THE DATA –
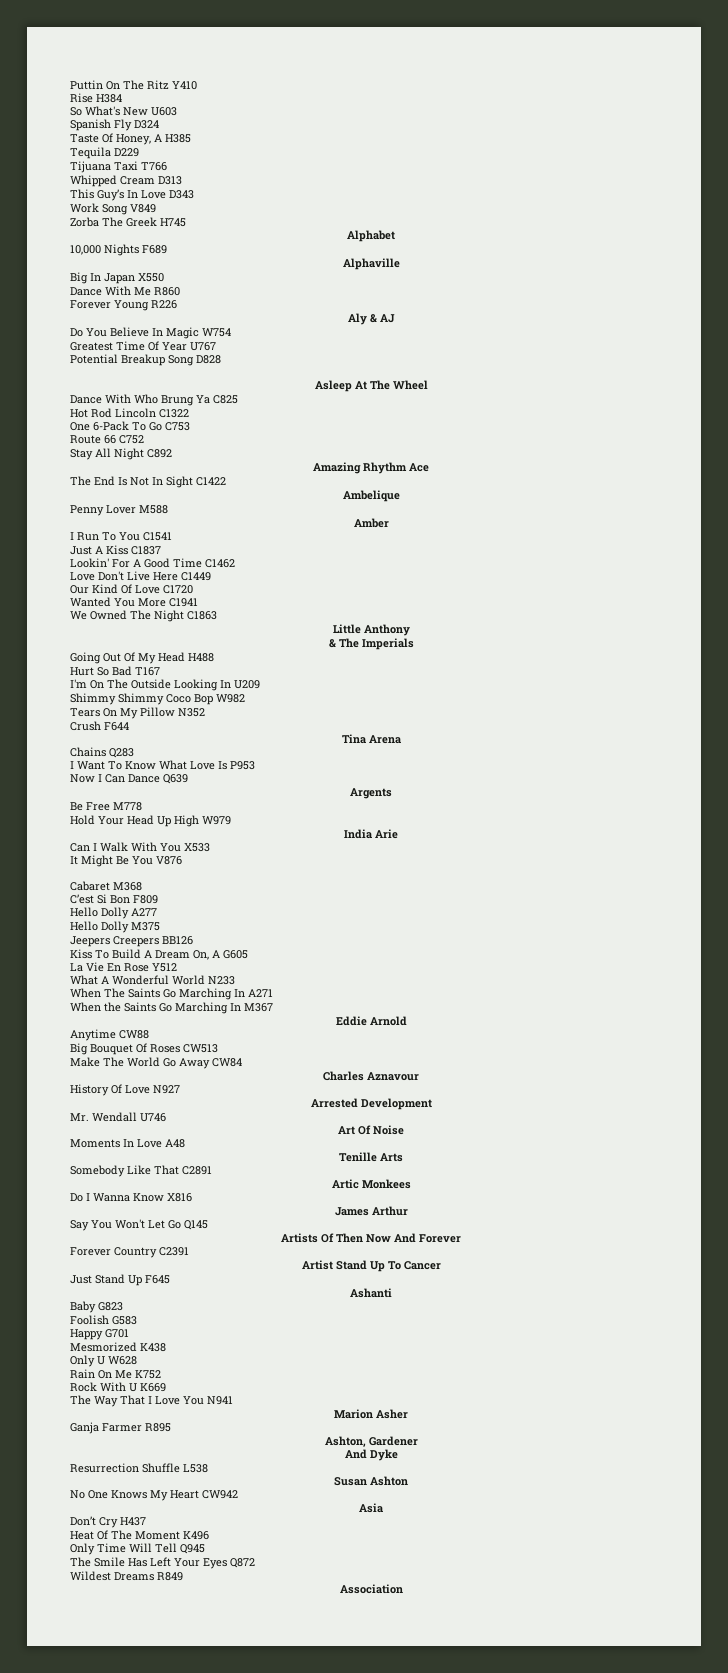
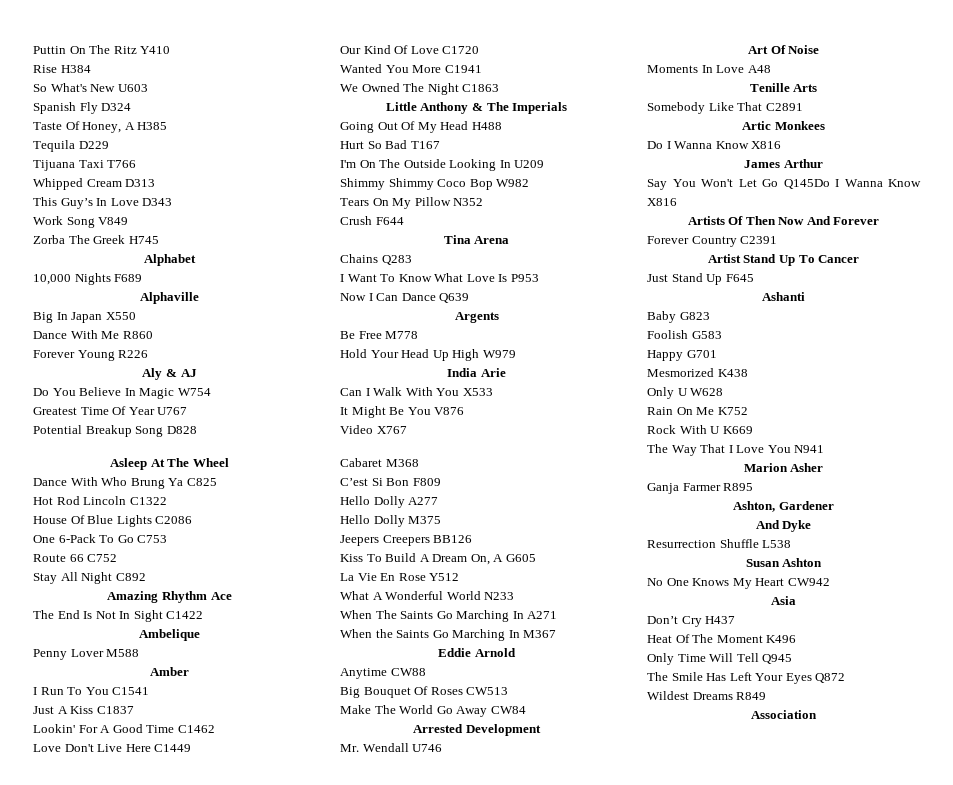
(189, 413) none -> [33,515,193,527] // House Of Blue Lights C2086
(410, 630) // -> (469, 108) none
(182, 860) none -> [340,425,407,434] // Video X767
[323,1071,419,1081] [70,1084,180,1096] // Charles Aznavour // History Of Love N927 -> (526, 710) none
[184,1220,208,1230] Q145 -> [783,179,921,189] [647,198,677,206] Q145Do I Wanna Know X816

INSTRUCTIONS FOR THE TASK –
Retype the listing exactly. Pictures do not belong in the copy.

YOUR SOLUTION –
(189, 413) none -> [33,515,193,527] // House Of Blue Lights C2086
(410, 630) // -> (469, 108) none
(182, 860) none -> [340,425,407,434] // Video X767
[323,1071,419,1081] [70,1084,180,1096] // Charles Aznavour // History Of Love N927 -> (526, 710) none
[184,1220,208,1230] Q145 -> [783,179,921,189] [647,198,677,206] Q145Do I Wanna Know X816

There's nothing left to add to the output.